Похороны произошли с соблюдением всяческих христианских правил. Но были детали, которые внимательные жители Бирючинска не могли не приметить.
Тесть, хоть и был подобающе грустен и одет во всё чёрное, однако по лицу его было видно, что он не особенно печалится по зятю, это горожане понимали. Но более всего жителей городка удивляла молодая вдова, которая так убивалась по преставившемуся мужу, что никто не мог взять в толк: с чего бы? Только она подходила к гробу, силы тут же оставляли её, и доктору приходилось приводить в чувство бедную Натали. Однако потом кто-то высказал мнение, что молодым людям свойственно бояться покойников, и Натали не столько по Кузьме Федотычу убивается, как пугается его мёртвого тела. Это было понятно всем.
Проводить Кузьму Федотыча в последний путь пришли чуть не полгорода. Во-первых, поминки обещали быть сытными, во-вторых, события приняли неожиданный оборот. Горожане гадали, больше или меньше, чем её предшественницы, протянет четвёртая жена, вышло – упокоился хозяин!
А когда на кладбище гроб опустили в могилу, только комья земли по крышке гроба стучать перестали, и даже обровнять могилку не успели, кинулась Наталья Акимовна чуть ли не под лезвия лопат и давай причитать так громко, что некоторые близко стоявшие отхлынули. И как тут было не удивляться горожанам? Однако далее следовали обильные поминки, а на сытый желудок приходят совсем другие мысли. И жители, уже более благодушно настроенные, решили, что, видимо, с этой женой Кузьма Федотыч обращался несколько мягче, чем с прежними.
Глубокий траур
Глава 2
Однако события, развернувшиеся далее, столь поразительные и пугающие, заставили горожан по вечерам задвигать все запоры, замыкать все замки и плотнее занавешивать шторы на окнах. А те, чьи окна имели ставни, не ленились закрывать их засветло.
Случилось это ближе к ночи на вторые сутки после погребения Кузьмы Федотыча.
Оставшись одна в супружеской спальне, молодая вдова никак не могла решиться лечь в постель, в которой так недавно возлежал Кузьма Федотыч. Свет лампадки отбрасывал от предметов тени, до ужаса похожие на очертания дорогого супруга в домашнем халате. Из тёмных углов мерещились пугающие шорохи. Она прислушалась – и уловила вполне отчётливый звук, который шёл от окна.

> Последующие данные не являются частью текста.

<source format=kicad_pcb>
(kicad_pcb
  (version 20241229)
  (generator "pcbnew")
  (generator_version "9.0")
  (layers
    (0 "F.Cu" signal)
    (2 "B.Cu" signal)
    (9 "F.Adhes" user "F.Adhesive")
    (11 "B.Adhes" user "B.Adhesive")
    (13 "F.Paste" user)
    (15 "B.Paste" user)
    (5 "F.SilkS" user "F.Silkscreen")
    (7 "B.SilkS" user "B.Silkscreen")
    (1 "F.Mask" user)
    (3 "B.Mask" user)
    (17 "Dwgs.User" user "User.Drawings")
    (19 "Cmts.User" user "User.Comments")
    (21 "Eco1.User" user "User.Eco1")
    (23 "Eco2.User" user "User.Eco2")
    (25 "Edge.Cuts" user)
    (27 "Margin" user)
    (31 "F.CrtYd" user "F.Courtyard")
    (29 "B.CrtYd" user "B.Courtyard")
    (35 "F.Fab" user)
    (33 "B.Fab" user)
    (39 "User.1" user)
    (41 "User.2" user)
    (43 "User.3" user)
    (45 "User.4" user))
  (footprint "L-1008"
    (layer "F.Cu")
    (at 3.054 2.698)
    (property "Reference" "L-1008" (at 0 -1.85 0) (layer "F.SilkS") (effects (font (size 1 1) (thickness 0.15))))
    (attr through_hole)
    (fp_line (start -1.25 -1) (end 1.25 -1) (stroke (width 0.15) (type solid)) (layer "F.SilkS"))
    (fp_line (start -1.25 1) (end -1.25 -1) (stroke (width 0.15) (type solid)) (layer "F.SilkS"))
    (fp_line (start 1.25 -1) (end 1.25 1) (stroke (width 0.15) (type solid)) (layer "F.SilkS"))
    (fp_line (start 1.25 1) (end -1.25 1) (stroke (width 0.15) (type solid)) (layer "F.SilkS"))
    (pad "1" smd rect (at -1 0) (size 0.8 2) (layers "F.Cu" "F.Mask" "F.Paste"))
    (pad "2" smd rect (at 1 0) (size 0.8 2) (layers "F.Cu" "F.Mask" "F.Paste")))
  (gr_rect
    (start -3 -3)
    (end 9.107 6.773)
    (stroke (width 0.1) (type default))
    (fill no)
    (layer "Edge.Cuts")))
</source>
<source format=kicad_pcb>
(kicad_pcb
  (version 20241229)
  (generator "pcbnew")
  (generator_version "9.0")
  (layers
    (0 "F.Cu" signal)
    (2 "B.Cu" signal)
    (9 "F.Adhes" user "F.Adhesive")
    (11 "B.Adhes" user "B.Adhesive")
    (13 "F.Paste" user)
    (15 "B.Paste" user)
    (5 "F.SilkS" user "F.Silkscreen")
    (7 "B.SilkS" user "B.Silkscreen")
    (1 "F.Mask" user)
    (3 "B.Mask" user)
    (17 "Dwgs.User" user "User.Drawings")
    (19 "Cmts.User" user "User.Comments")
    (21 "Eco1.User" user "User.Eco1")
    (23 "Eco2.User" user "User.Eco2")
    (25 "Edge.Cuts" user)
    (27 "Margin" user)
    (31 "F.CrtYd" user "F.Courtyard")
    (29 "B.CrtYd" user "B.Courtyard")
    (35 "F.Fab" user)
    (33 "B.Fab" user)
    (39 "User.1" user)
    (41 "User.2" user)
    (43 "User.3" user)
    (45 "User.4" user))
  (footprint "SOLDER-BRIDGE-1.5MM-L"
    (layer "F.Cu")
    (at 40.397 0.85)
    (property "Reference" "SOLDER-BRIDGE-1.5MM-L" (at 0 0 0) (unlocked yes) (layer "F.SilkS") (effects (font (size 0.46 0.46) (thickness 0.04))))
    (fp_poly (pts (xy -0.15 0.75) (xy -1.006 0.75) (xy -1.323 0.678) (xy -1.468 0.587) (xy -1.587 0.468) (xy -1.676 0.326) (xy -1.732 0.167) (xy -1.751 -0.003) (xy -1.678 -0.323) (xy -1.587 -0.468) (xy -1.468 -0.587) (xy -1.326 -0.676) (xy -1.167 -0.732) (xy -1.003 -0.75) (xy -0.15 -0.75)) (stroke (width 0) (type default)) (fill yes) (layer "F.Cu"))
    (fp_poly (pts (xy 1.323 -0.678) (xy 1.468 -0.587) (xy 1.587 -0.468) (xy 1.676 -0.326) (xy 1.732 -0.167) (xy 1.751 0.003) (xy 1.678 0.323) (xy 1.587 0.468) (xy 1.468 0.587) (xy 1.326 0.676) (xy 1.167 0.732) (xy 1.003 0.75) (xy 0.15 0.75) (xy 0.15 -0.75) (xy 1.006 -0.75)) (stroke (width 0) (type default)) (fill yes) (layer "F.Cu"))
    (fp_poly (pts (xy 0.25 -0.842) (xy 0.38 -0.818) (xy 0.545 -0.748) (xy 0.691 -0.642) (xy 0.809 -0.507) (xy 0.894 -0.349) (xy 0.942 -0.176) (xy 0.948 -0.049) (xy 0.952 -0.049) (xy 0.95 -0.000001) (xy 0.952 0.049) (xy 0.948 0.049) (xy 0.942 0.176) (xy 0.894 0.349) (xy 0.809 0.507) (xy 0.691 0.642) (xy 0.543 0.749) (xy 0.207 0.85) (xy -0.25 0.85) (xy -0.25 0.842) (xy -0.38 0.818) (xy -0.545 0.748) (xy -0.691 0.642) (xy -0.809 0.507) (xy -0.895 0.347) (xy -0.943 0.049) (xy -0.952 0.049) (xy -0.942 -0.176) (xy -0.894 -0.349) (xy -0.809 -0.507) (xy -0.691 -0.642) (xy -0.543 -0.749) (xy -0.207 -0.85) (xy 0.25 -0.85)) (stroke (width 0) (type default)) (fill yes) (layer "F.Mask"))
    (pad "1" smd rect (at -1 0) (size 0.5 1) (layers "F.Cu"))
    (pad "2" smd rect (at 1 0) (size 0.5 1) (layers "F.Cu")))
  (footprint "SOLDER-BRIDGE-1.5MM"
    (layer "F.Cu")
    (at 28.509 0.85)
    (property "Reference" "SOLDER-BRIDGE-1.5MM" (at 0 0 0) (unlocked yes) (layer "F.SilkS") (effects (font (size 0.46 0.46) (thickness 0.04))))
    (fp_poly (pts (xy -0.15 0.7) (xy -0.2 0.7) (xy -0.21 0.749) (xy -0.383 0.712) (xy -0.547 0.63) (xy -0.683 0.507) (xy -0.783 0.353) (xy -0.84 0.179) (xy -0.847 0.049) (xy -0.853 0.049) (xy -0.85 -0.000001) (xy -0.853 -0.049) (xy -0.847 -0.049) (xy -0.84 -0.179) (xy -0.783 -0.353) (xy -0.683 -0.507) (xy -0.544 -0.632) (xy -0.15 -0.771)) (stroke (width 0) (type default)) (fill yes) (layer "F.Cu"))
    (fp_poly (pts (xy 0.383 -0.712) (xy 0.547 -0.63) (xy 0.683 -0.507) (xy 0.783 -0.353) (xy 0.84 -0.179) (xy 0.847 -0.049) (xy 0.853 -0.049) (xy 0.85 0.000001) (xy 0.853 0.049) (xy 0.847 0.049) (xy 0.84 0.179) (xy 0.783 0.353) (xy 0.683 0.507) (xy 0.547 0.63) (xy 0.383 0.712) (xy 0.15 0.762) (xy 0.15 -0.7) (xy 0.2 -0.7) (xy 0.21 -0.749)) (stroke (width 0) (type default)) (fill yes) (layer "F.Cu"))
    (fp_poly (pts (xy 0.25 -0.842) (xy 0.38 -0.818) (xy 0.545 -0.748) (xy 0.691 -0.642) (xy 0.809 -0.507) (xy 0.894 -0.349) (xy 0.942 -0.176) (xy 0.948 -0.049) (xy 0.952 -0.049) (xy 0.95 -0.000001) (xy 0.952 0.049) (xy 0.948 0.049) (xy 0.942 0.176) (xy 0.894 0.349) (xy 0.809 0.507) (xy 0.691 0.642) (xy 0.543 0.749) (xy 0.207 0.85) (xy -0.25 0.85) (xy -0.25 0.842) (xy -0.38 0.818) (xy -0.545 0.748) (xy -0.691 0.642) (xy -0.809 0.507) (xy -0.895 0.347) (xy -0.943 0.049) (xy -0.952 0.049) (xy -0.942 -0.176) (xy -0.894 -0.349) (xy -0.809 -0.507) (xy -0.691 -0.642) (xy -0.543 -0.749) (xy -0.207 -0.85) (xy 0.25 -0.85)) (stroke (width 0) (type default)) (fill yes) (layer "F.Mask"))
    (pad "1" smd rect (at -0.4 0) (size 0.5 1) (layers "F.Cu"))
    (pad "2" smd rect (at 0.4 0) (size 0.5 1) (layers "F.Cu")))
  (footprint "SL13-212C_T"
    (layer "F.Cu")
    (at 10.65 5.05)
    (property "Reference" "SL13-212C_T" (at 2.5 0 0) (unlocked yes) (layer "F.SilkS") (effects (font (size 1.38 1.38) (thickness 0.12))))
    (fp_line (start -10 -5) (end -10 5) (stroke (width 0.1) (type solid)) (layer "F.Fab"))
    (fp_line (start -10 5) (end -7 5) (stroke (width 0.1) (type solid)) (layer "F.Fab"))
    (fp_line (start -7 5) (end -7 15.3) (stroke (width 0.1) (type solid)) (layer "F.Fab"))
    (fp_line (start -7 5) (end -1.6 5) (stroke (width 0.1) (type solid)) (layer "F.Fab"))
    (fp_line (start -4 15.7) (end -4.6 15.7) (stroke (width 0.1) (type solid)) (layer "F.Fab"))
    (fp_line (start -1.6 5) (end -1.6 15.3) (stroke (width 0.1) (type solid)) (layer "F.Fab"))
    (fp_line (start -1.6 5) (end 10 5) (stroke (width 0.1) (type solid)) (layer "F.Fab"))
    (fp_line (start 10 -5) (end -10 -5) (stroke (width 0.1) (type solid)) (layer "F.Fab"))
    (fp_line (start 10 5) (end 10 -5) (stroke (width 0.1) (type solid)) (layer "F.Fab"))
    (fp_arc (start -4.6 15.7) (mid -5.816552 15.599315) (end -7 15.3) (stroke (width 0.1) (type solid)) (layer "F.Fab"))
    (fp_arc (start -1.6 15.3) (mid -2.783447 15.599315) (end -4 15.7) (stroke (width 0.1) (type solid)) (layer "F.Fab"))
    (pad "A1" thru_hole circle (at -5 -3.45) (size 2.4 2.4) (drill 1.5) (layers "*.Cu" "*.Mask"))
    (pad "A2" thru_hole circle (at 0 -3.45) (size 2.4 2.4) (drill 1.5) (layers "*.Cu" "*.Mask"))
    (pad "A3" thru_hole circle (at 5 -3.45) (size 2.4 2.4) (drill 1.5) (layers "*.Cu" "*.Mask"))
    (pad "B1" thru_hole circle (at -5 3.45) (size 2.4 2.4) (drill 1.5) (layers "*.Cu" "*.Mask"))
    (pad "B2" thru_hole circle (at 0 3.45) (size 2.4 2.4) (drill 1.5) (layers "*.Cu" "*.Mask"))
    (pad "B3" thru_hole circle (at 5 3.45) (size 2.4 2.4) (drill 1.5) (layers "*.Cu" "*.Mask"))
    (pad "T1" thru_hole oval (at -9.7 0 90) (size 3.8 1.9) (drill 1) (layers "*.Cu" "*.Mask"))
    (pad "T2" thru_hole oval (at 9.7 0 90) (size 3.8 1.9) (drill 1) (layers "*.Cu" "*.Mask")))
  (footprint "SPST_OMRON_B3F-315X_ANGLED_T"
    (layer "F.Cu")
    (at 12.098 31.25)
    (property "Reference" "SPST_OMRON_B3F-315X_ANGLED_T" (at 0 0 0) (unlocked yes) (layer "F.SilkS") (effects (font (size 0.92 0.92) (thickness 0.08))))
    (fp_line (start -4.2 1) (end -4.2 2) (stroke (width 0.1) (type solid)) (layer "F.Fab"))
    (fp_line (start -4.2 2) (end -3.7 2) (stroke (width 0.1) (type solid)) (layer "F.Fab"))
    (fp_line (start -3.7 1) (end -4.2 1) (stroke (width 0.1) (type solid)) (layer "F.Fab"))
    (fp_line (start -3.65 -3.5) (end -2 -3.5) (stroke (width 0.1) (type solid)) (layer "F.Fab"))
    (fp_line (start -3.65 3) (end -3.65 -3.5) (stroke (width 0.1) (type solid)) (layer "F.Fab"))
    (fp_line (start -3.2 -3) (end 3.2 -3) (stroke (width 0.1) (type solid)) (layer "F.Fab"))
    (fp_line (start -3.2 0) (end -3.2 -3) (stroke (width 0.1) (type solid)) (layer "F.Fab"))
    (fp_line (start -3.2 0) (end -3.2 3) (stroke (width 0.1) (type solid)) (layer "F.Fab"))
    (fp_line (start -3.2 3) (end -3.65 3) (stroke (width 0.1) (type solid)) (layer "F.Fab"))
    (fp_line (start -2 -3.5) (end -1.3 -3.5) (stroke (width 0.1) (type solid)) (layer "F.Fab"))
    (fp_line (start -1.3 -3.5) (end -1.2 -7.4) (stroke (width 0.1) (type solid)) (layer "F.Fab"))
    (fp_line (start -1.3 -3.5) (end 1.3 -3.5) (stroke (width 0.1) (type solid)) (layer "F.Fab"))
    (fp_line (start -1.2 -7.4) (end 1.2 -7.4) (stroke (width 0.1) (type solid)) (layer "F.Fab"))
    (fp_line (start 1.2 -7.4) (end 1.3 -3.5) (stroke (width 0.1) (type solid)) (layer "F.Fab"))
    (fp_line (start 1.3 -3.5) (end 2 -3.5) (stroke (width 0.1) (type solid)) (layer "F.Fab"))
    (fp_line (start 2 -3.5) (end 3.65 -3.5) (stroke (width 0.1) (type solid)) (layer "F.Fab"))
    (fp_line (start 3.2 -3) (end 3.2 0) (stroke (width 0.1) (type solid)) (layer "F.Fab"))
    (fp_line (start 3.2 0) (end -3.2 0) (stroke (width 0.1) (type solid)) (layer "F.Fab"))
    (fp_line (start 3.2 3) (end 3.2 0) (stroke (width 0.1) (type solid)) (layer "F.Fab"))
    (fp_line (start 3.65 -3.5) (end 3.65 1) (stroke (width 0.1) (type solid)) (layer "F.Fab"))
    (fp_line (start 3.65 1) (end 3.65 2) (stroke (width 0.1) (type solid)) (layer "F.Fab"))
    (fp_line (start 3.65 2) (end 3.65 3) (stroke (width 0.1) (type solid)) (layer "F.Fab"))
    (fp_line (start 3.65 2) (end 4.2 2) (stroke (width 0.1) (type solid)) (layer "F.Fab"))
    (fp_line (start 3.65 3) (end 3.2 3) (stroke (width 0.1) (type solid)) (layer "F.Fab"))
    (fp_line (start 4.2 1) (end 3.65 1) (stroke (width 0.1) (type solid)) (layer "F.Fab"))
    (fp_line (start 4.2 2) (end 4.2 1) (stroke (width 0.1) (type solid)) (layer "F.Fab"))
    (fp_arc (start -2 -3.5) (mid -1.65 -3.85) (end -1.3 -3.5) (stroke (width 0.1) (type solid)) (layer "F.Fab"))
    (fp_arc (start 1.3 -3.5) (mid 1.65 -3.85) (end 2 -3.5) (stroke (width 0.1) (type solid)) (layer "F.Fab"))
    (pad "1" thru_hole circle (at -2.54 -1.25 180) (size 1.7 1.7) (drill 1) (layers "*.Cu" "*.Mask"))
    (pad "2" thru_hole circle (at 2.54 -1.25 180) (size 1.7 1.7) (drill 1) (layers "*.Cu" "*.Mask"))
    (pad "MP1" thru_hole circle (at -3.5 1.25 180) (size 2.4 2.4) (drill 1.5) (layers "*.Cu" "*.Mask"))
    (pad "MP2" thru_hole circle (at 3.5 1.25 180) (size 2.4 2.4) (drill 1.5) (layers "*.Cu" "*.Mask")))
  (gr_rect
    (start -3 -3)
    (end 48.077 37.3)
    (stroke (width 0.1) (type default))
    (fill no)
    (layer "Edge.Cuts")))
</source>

– Господи, страхи, всё это страхи… – её взгляд упал на стержень, который закреплял закрытые ставни с внутренней стороны дома. А стержень вдруг стал почти бесшумно выдвигаться назад так, будто кто-то выталкивал его снаружи. Страх сковал её тело, лишил голоса. Наталье Акимовне уже чудился призрак Кузьмы Федотыча, когда стержень выпал, громко брякнув об пол, и ставня распахнулась. В слабом свете лампадки, что горела перед образами, да ещё вовсю светившей полной луны, она увидела… пимоката, который пытался влезть в комнату через окно. Цепляясь одной рукой за раму, другой прикладывал палец к губам, как бы просил о тишине. Тихо охнув, вдова обомлела и рухнула в кресло. При этом халат, который по-прежнему лежал на спинке, то есть там, где его оставил хозяин, вдруг зашуршал в ночной тишине и свалился на пол. Пережитый страх и волнение на какое-то время парализовали её волю. Пимокат прикрыл окно, затеплил на столе свечу и присел возле её ног.
– Не пугайтесь, Наталья Акимовна. Зла я вам не причиню, поскольку понимаю, что оставили вы меня не по своей воле. Но теперь вы свободны и состоятельны. Я соглашался вас взять в жены бедную, поэтому думаю, вы не решите, будто я к вам из корыстных побуждений. Но судьба повернулась так, что теперь возле вас будет крутиться много всяких хлыщей и проходимцев, желающих устроить свою жизнь.